--- Problem description ---
Turn the part of the listing that opens with the line containing "pose: elev=139.1 azim=261.9" and closes with the line containing "Dot at: (188, 319)" into a numbered list, leaving out any blank lines.

Start Data to process

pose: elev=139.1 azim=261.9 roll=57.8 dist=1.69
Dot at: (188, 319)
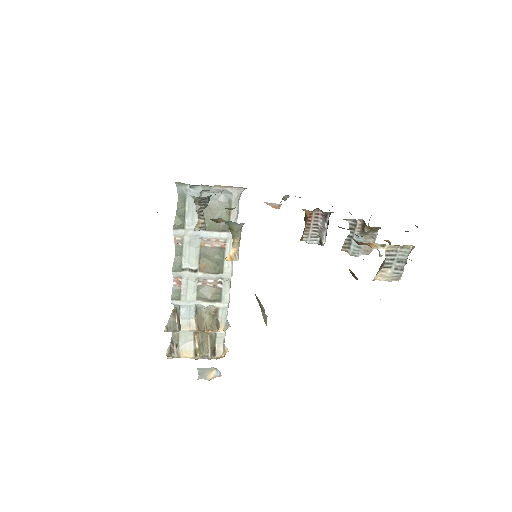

End Data to process
Start Data to process

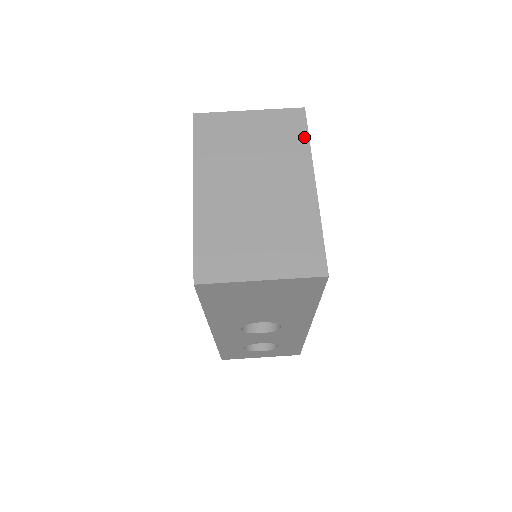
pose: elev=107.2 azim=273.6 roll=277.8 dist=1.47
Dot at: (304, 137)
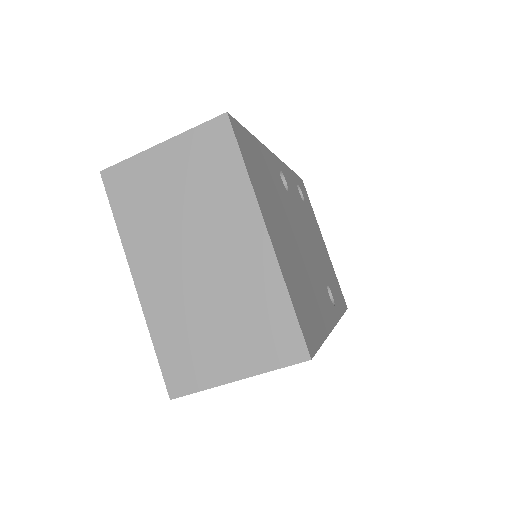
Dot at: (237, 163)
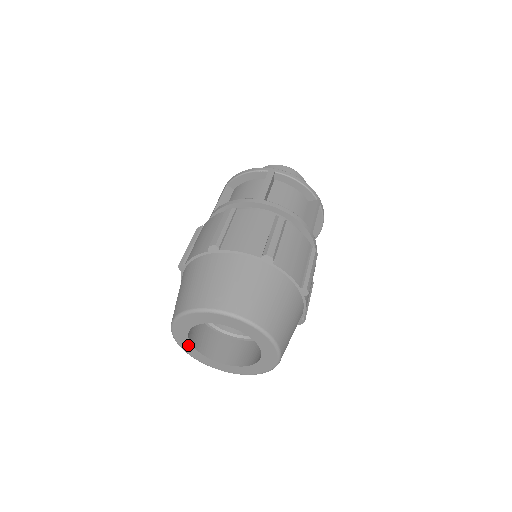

End Data to process

--- Solution to this task ---
1. pose: elev=139.1 azim=261.9 roll=57.8 dist=1.69
2. Dot at: (188, 319)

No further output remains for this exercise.